El síndrome del abandono, afecta a personas que se sienten abandonados por un familiar o por su pareja. Al sentir este abandono, la persona en cuestión, piensa que ha sido por su culpa, que hay algo en su interior que hace que, a la larga, la gente se aleje de él. Por eso, ante las relaciones afectivas, se muestra ansioso, quiere complacer al otro y, ante cualquier cosa que ocurra como por ejemplo la cancelación de una cita, o un mal gesto, empieza a pensar que la otra persona ha visto su “lado oscuro”, y lo va a abandonar. Esto le crea una inmensa inseguridad que llega a provocar ese rechazo que está intentando evitar.

Últimamente, has engordado. Empiezas a pensar que, tal vez, no estás comiendo bien o que no estás haciendo ejercicio y eso, está afectando a tu cuerpo. Pero la verdadera razón, es que tu pareja te ha dejado y sufres el síndrome del abandono.

Cuando se marchó, sentimientos que hasta ese momento no habías tenido, tales como miedo, abandono, desamor, etc., afloraron en ti y, en ese momento, tus hábitos alimenticios cambiaron.

Tenías que haber aprendido una lección con esta situación, pero no supiste desprenderte de ese malestar que te causó y, para dejar de pensar en ello, o para dejar de sentirte mal, decidiste comerte tu pena y, por lo tanto, empezaste a engordar.

Tal vez no seas consciente de que lo que te pasa es que, el abandono se ha apoderado de ti, de que te hace sentir miedo y buscas la protección de la otra persona. Pero tienes que comprender que, estar solo, no implica que te vaya a pasar nada malo y, mucho menos que vayas a morir en la jungla de ahí fuera a la que llamas mundo.

La sensación de estar solo

Al sentirte solo, se produce un cambio renal en tu organismo que hace que empieces a tener retención de líquidos.

La falta de alimentos

Tienes necesidad de tener reservas en tu cuerpo para poder aguantar y eso, hace que tu metabolismo cambie y empieces a acumular grasas.

La sensación de estar perdido

Aquí entran en juego las glándulas suprarrenales, que son las encargadas de segregar cortisol.
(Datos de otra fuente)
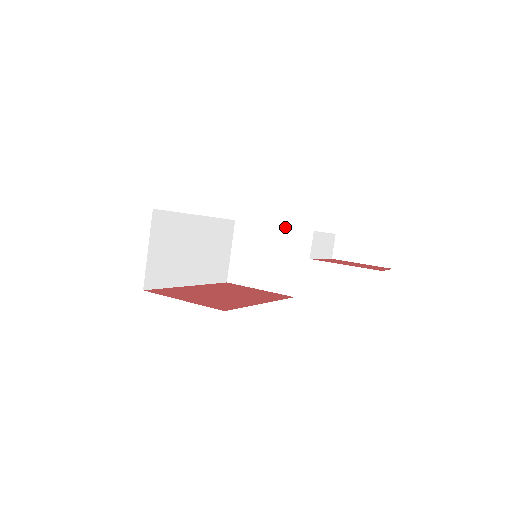
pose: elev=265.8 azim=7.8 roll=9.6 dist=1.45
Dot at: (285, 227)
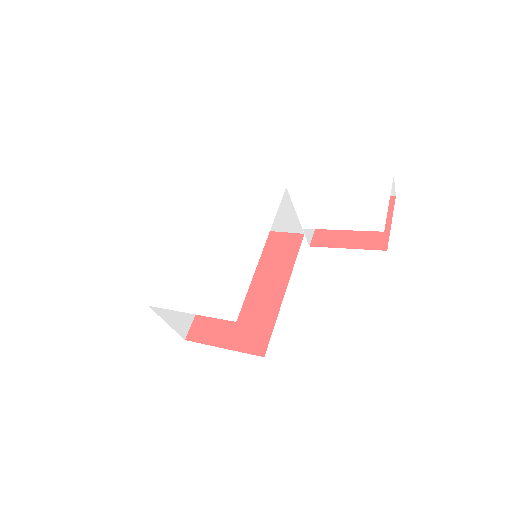
Dot at: (264, 187)
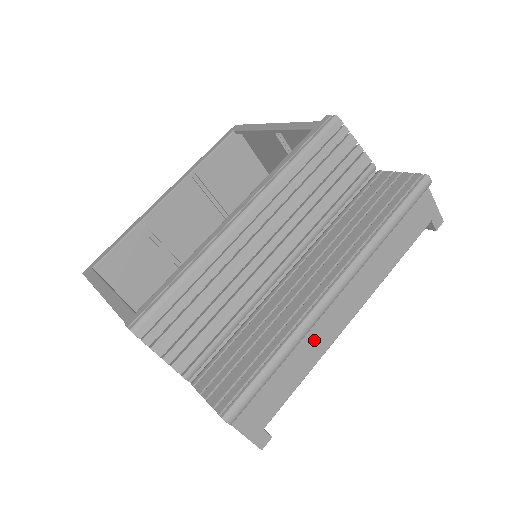
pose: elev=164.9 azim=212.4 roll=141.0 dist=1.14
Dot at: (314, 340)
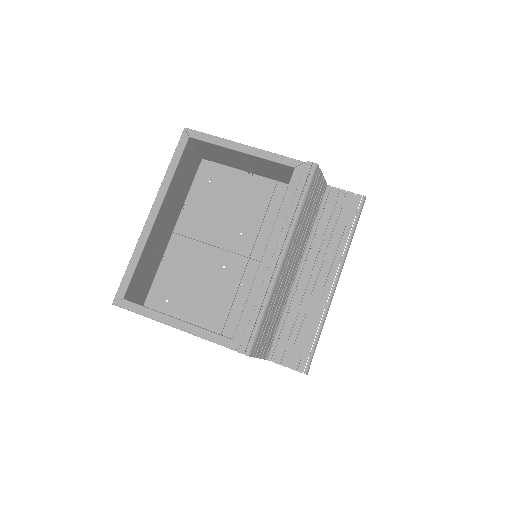
Dot at: occluded
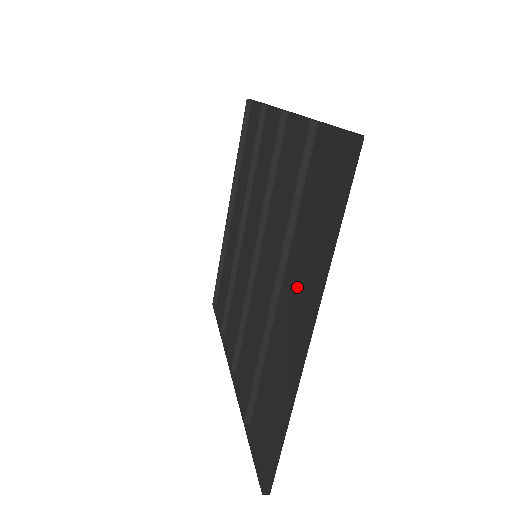
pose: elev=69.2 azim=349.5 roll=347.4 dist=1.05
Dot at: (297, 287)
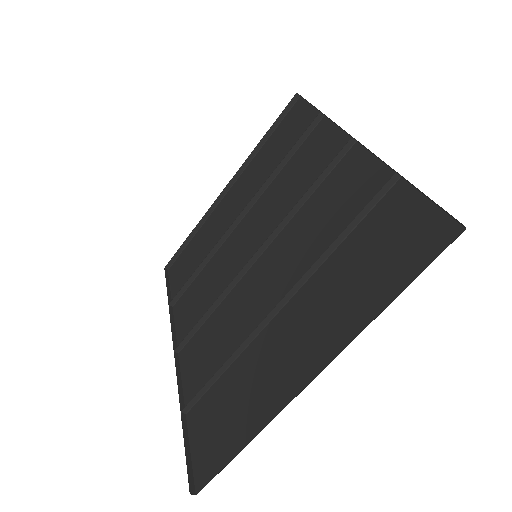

Empiezas a sentir mucho cansancio por las mañanas y dejas de ejercitarte porque sientes demasiado cansancio tanto físico como mental.

La impotencia

El abandono te crea cierta impotencia porque no puedes hacer nada para luchar contra ella. Empiezas a no sentirte valorado. Esto se ve reflejado en las articulaciones, sistema sanguíneo, tejidos y, por supuesto, en la grasa.

La vulnerabilidad

Tienes miedo a que, ante tu vulnerabilidad, haya quien se pueda aprovechar de ti. Para evitarlo, tienes que esconderla o ponerte un escudo protector, por lo tanto, aumentas tu peso.

El miedo frontal

El miedo frontal es el que te lleva a estar alerta en todo momento para que el peligro no te pille por sorpresa.

El síndrome del abandono, suele aparecer en la infancia, el niño se siente abandonado por alguno de sus padres, o por los dos. Por eso, puede ser que una persona con sobrepeso haya crecido con ese conflicto interior que ha afectado a cómo interactúa con el mundo y con los demás.

El hecho de tener esa grasa corporal, oculta una necesidad de ser distante, de protegerse de los demás. Esa grasa, ha llegado hasta el subconsciente y luego, ha hecho que tu cuerpo empiece a acumular grasa, a engordar.

Es importante que acabes con ese muro que creaste para protegerte. Deshazte de esos sentimientos de vergüenza, miedo, inferioridad, rabia, rencor…, y, una vez lo hagas, una vez te deshagas de ese peso en tu conciencia, empezarás a deshacerte del peso de tu cuerpo.